The regulation bodies are not particularly helpful. Updates to the various technical documents to reflect advancements in solid-state lighting or empirical findings between daylighting and occupant health have not occurred with great frequency. It was not until 2013 that the Illuminating Engineering Society (IES) published Lighting Measurement (LM) 83-12, Approved Method: IES Spatial Daylight Autonomy (sDA) and Annual Sunlight Exposure (ASE), the first IES-adopted, evidence-based annual daylighting performance metric in the lighting industry.

Then there is the ongoing issue of limited funding for lighting research. In the United States, the Department of Energy and its network of national laboratories have served as key partners for a wide variety of research and development initiatives in areas such as fenestration, glazing, and building systems.
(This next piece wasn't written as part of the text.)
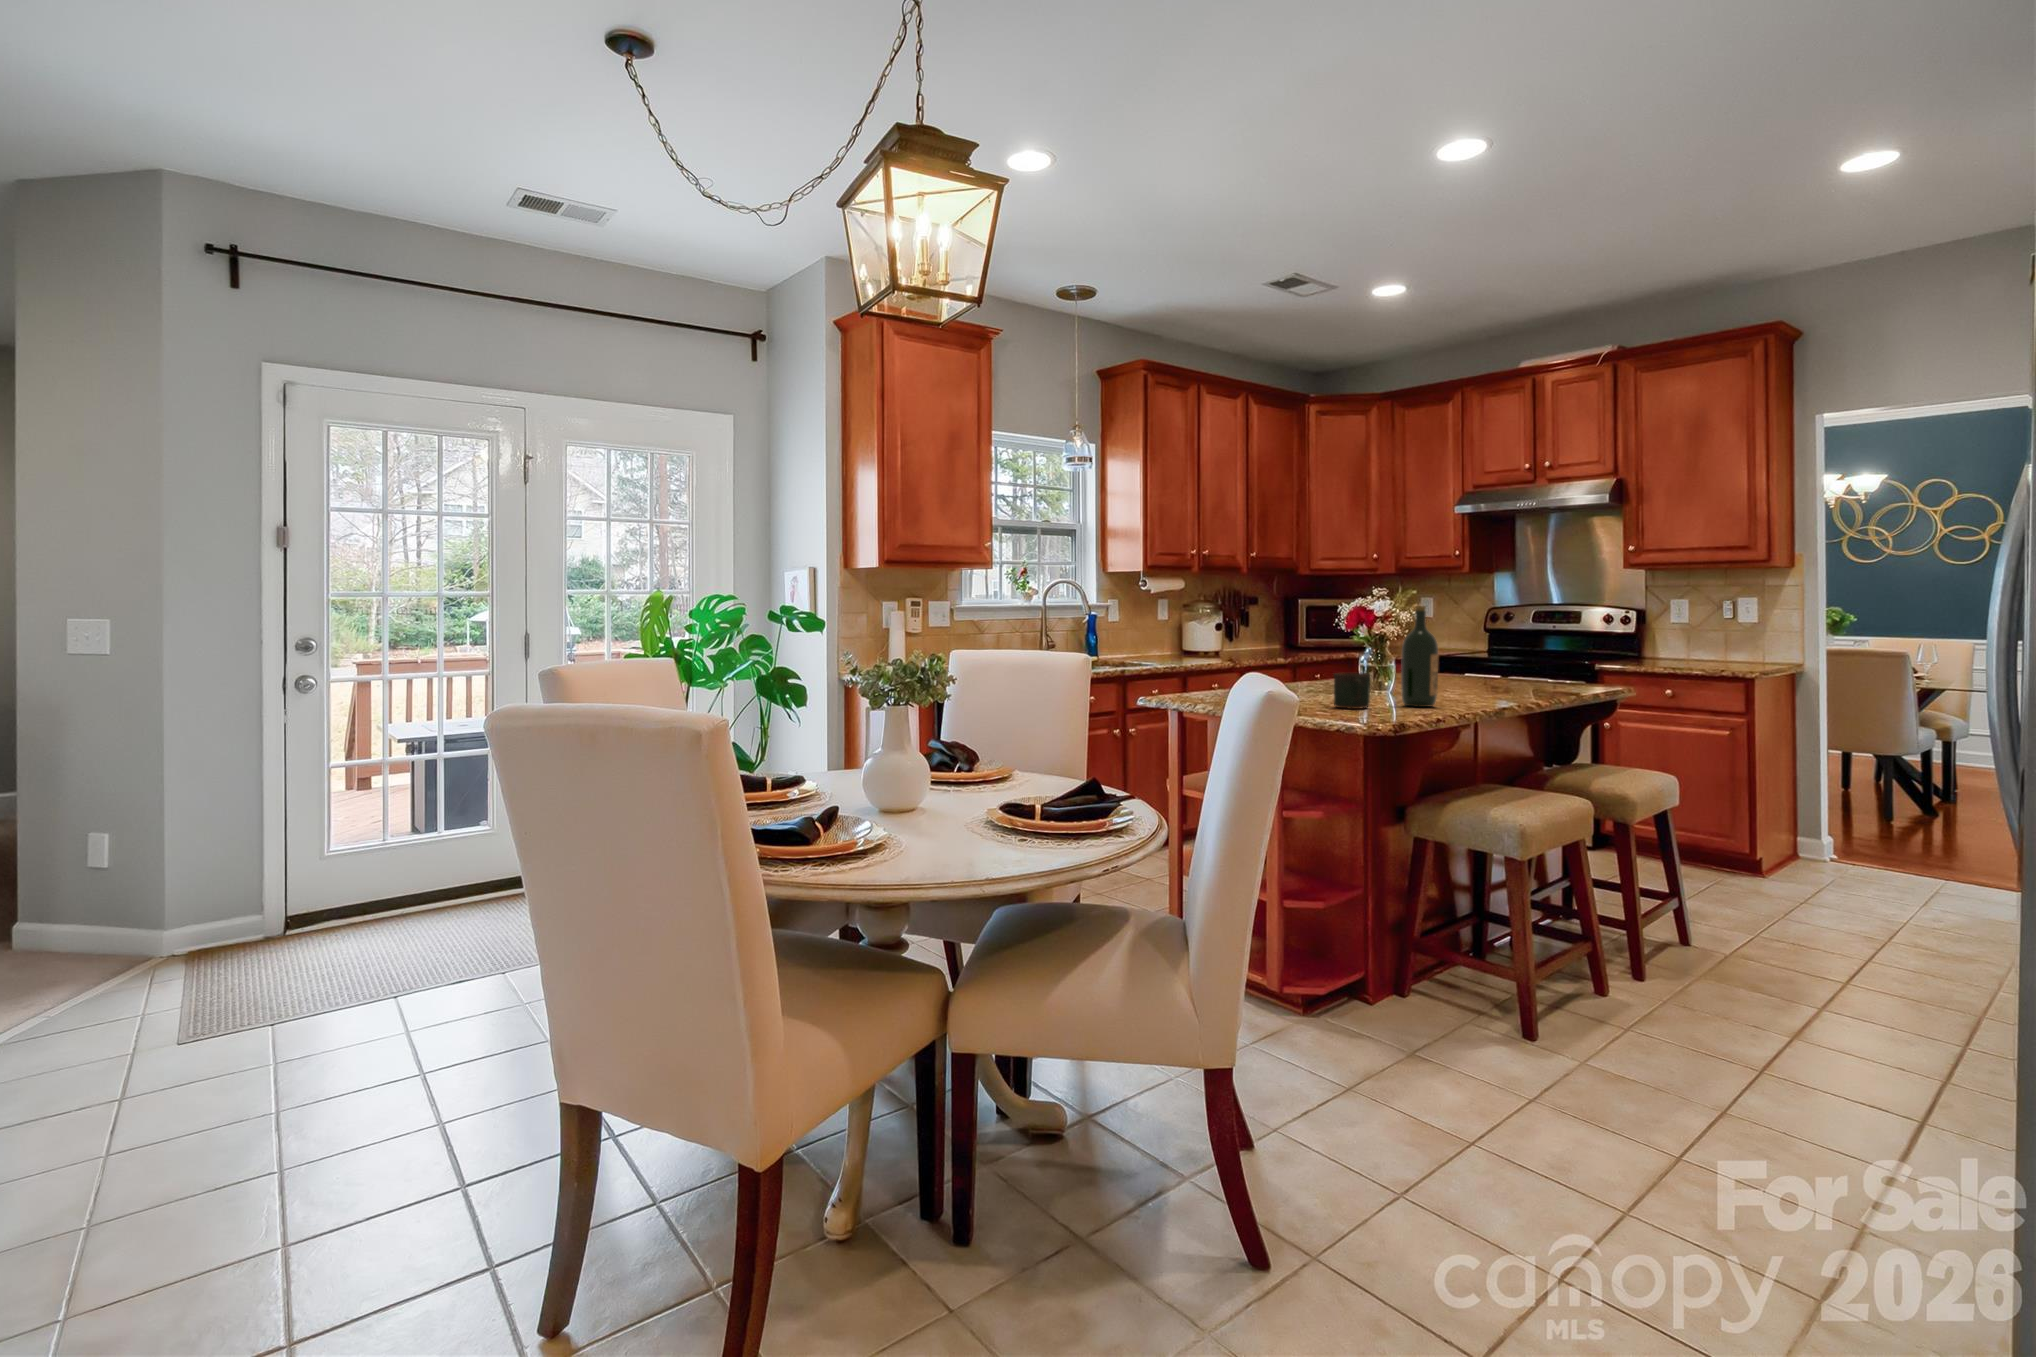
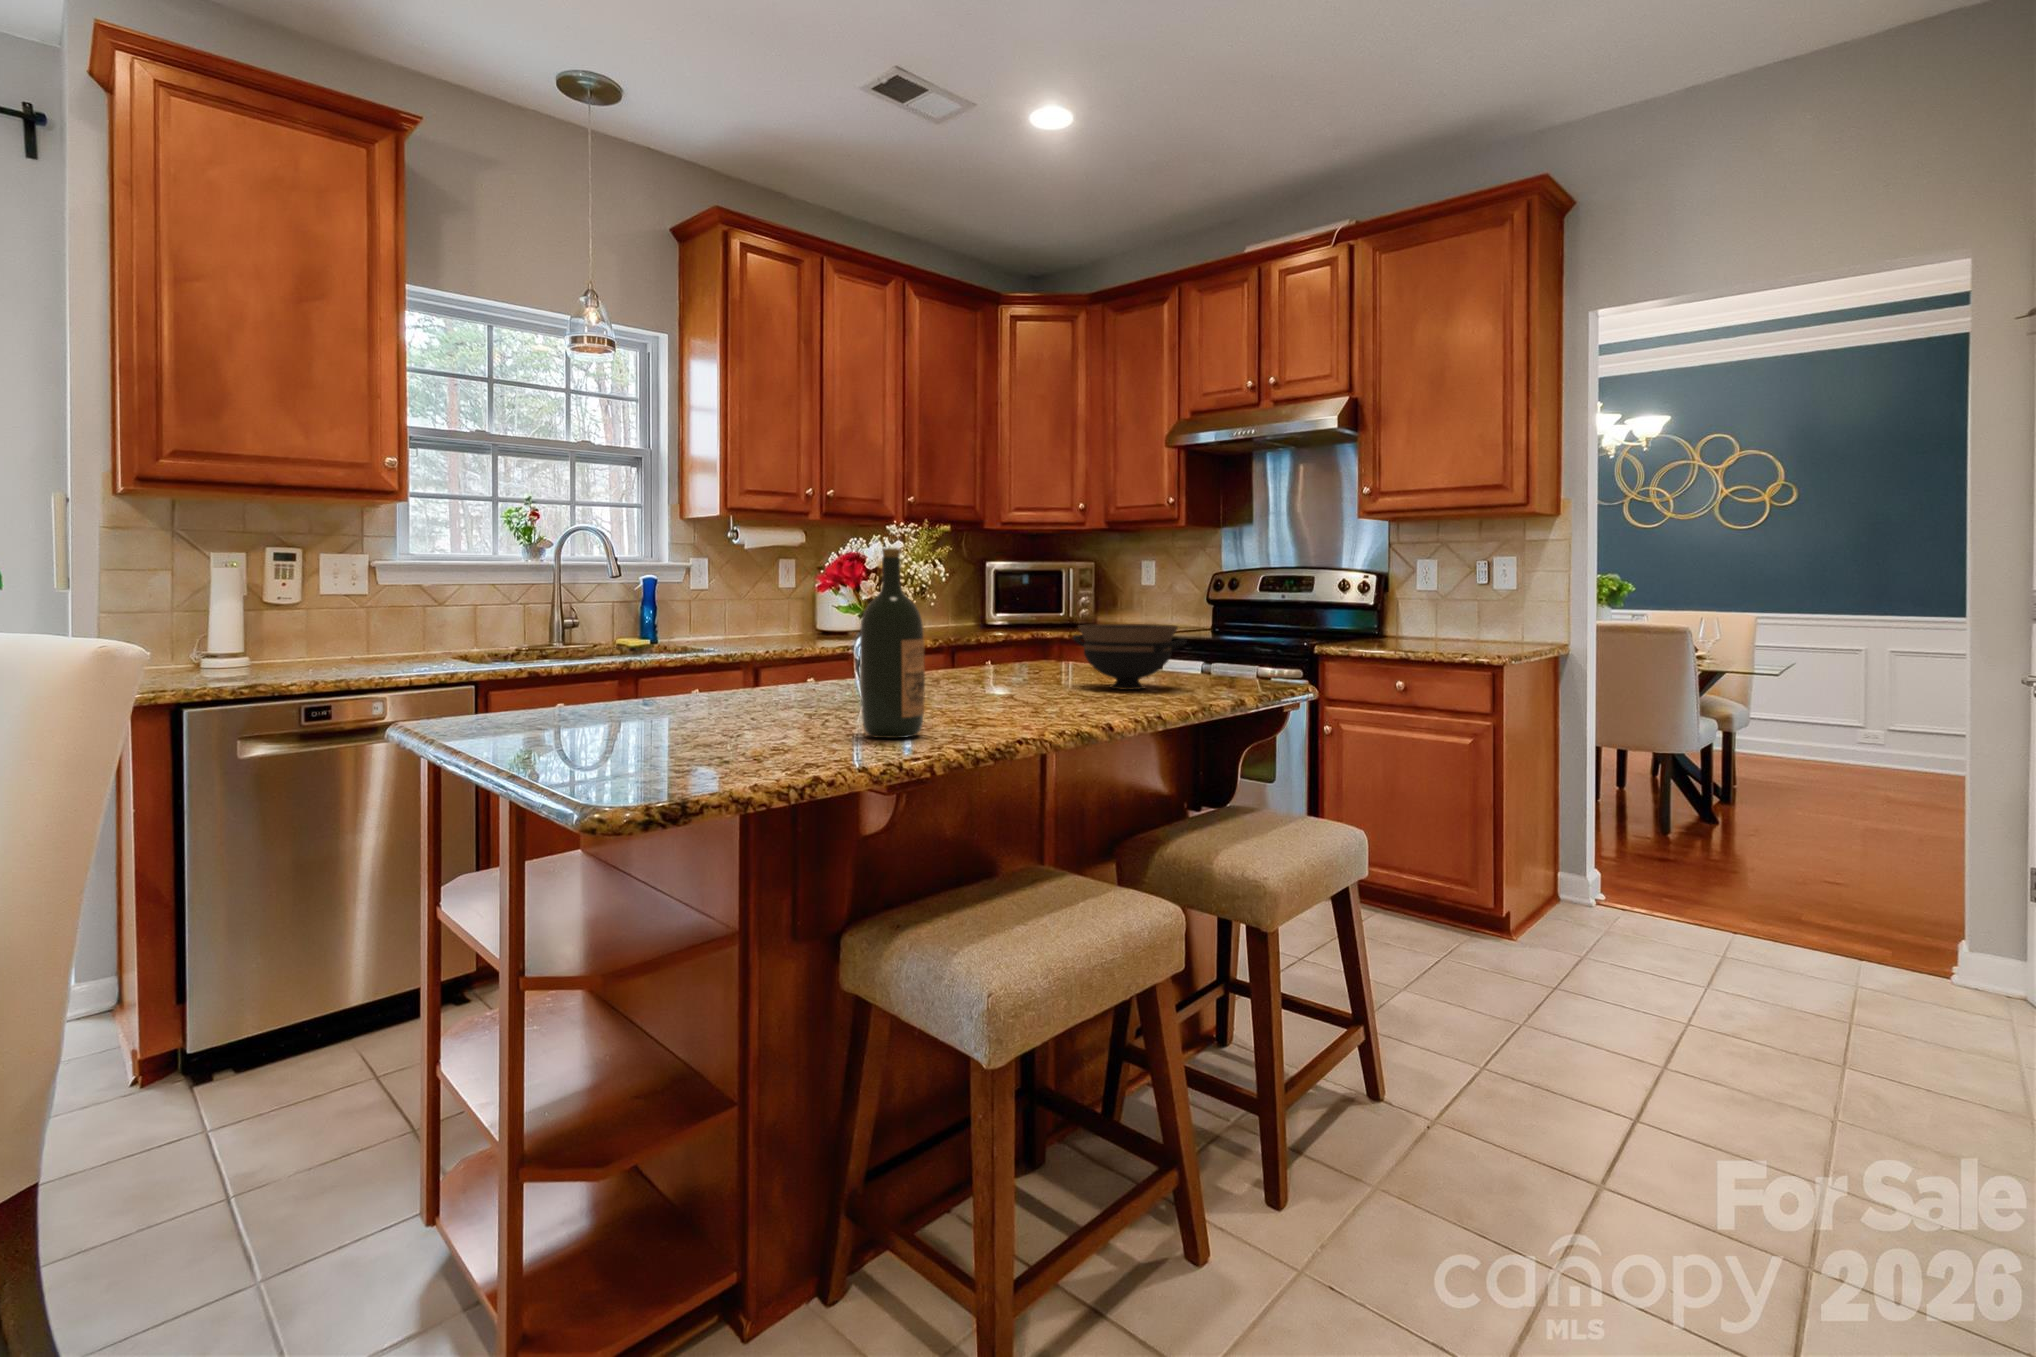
bowl: none [1455,647,1543,689] -> present [1073,624,1187,690]
mug: present [1334,673,1370,709] -> none [714,675,785,746]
Cutbacks and reductions in funding—and even threats to do so—not only jeopardize the future of this work, but also the ability of scientists, researchers, and academics working in these areas to continue these public–private sector partnerships, which provide a direct route to the marketplace for new products and materials.

And, like many industries, daylighting is facing a generational shift in workforce. Many of the practitioners and researchers who developed the canon of studies from the 1980s through the early 2000s have recently retired or will do so in the next few years. While a new generation of lighting designers is stepping into these positions, the ranks are nevertheless smaller, and a cohort of knowledge and experience is further removed from projects of today and tomorrow.

"I always believe in designing daylight first. It is the direct process of any lighting design." —Florence Lam, fellow and global lighting design leader, Arup

Finally, the new technical capabilities that LEDs offer in lighting controls and the modulation of natural and electric light raise potential ethical questions. Essential to any daylighting strategy has been the connection to view. “I always believe in designing daylight first,” says Florence Lam, a London-based Arup fellow and the company’s global lighting design leader. “It is the direct process of any lighting design. Daylight should come first as the base layer to get [light] right, to get the right view and sequential experience. Then, after that, it’s about applying the electric light overlay.”

But when new control platforms, through LEDs, offer the ability to not only complement variations in daylight, but also to mimic them devoid of real-time settings, the question arises: When the simulation of daylight crosses a perceptual boundary, what in our understanding and experience of light and space are we at risk of losing?